Capture-recapture in R
Every capture-recapture model is built on one idea: the animals you catch twice tell you about the animals you never catch at all. If marks come back often, you have caught much of the population. If they rarely do, there is more out there than you have seen. Everything else, a century of it, is that idea made precise under conditions where animals die, arrive, move, hide, and differ from one another.
This page collects every capture-recapture tutorial on this site. All of them build the likelihood by hand in base R, so the assumption that carries the estimate is visible in the code rather than buried in a package.
Closed, open, and why the word matters
A closed population does not change while you work: no births, no deaths, no movement in or out. That assumption is what lets a handful of occasions produce an abundance figure. It is also why closed models want a short study, and why the word “closed” should make you check the calendar before it makes you check the code.
Open models let animals die and arrive between occasions, which is honest but costs you something specific. The Cormack-Jolly-Seber model, the workhorse of open-population work, conditions on first capture and returns apparent survival: an animal that leaves for good is indistinguishable from one that died. That is not a bug to be fixed, it is the price of conditioning, and it is why abundance and recruitment need a superpopulation layer on top rather than a different likelihood underneath.
The recurring villain
Individual heterogeneity in capture probability is the thing that ruins capture-recapture estimates, and it does so quietly. Animals differ in how catchable they are; the catchable ones fill your marked sample; the population looks smaller than it is. Every serious model on this page either handles it, absorbs it into a parameter that then means something else, or fails a goodness-of-fit test that has little power against it. Sometimes heterogeneity leaves the point estimate almost alone and destroys the interval instead, which is worse, because the number looks fine.
The second recurring theme is that better design beats better likelihood. The robust design is the clearest case: closed periods nested inside an open study, which is a calendar change rather than a modelling trick, and it identifies parameters no amount of cleverness recovers from a badly spaced study.
Where the space comes in
Non-spatial models give you a number of animals, but not a density, because they do not know the area you sampled. Spatial capture-recapture fixes that by modelling where each animal lives: a latent activity centre per individual, a detection function that falls off with distance from it, and density as a parameter rather than a division at the end. It also turns trap spacing into a design question with an answer, since traps too far apart never record the spatial recaptures the model runs on.
The tutorials
Closed populations
- Closed-population capture-recapture - Lincoln-Petersen, Schnabel and the M0 likelihood from scratch.
- Bayesian closed capture-recapture - parameter-expanded data augmentation, and a posterior for the animals never seen.
Open populations: survival first
- Cormack-Jolly-Seber survival models - the m-array and the likelihood that separates survival from recapture.
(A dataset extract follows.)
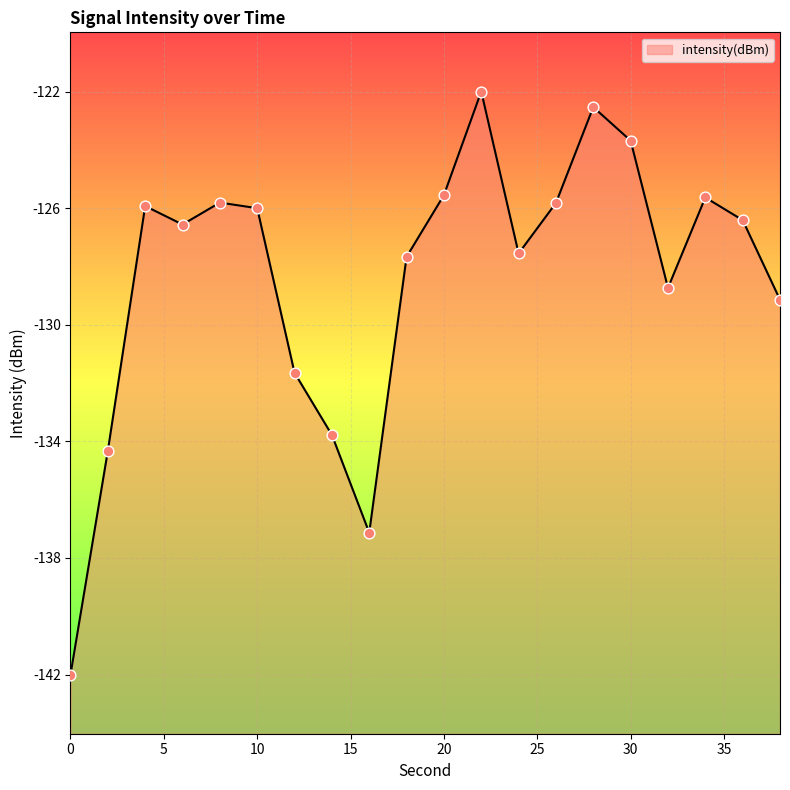

Between 12 and 34, which is larger?

34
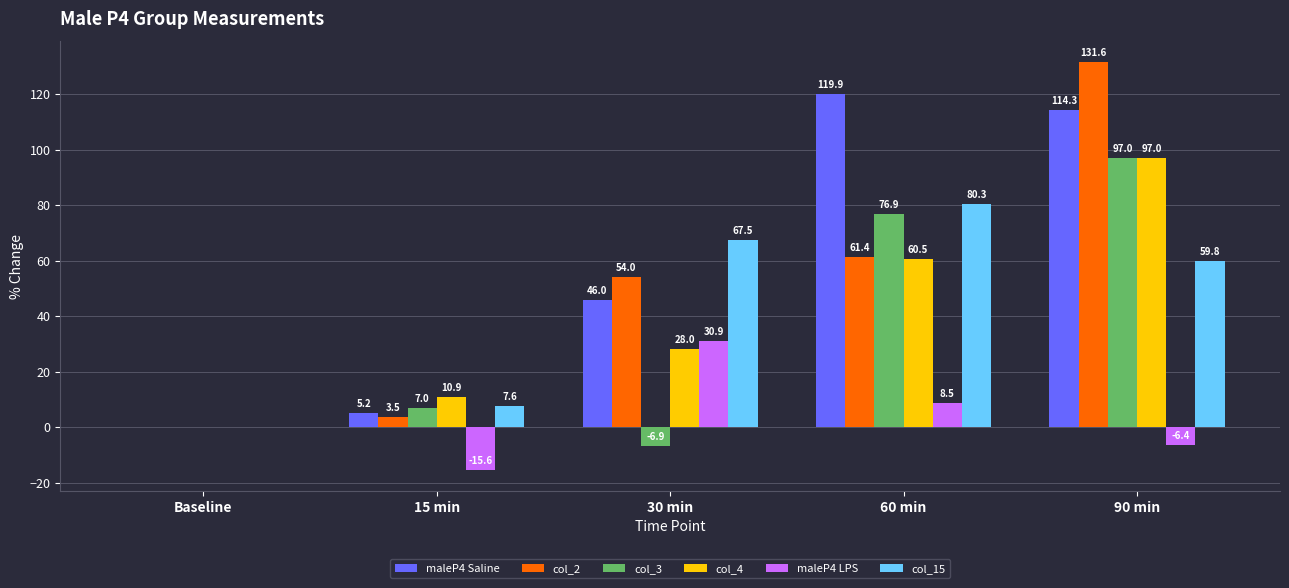

At which label is col_15 closest to 40?

90 min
- Bayesian Cormack-Jolly-Seber survival - the same model with a latent alive-state, sampled by hand.
Open populations: abundance and growth
- Jolly-Seber and POPAN - the superpopulation layer that turns survival into abundance, and where every new number comes from.
- Pradel seniority - the same likelihood on reversed histories, giving a growth rate without counting anything.
- The robust design and temporary emigration - closed inside, open between, and the parameter that absorbs the damage.
- Checking an open-population model - what a goodness-of-fit test on the m-array leaves out.
States, sites and uncertain reads
- Multi-state capture-recapture - the Arnason-Schwarz model as a hidden Markov likelihood.
- Estimating transition probabilities - movement between states, and the detection gap that imitates it.
- Multi-event models for uncertain states - an observation layer for states recorded with error.
- Checking multi-state models - a bootstrap test that exposes the memory the model absorbs.
Space: where the animals live
- Spatial capture-recapture from scratch - a full-likelihood SCR model with latent activity centres, and why density needs one.
- Bayesian spatial capture-recapture - the same model by data augmentation, with posteriors for density.
- SCR sampling design and precision - trap spacing against sigma, and the precision curve it produces.
- Detection covariates and checking in SCR - effort on the detection function, and the fit test a constant-detection model fails.
Marks you do not recapture
- Mark resight abundance estimation - marked animals counted from a distance, where heterogeneity leaves the estimate alone and wrecks the interval.
Where this connects
- Removal and depletion sampling estimates a closed population from declining catches, with no marks at all.
- Integrated population models join capture-recapture with counts and productivity data in one likelihood.
- Kaplan-Meier survival curves and Cox proportional hazards are the time-to-event route to survival, for the cases where detection is not the problem.
- Occupancy modelling in R is the same detection logic when individuals are not marked.
- Movement ecology in R asks where the animal lives from a tag rather than from a trap array.
- Population models in R is where survival and recruitment estimates end up.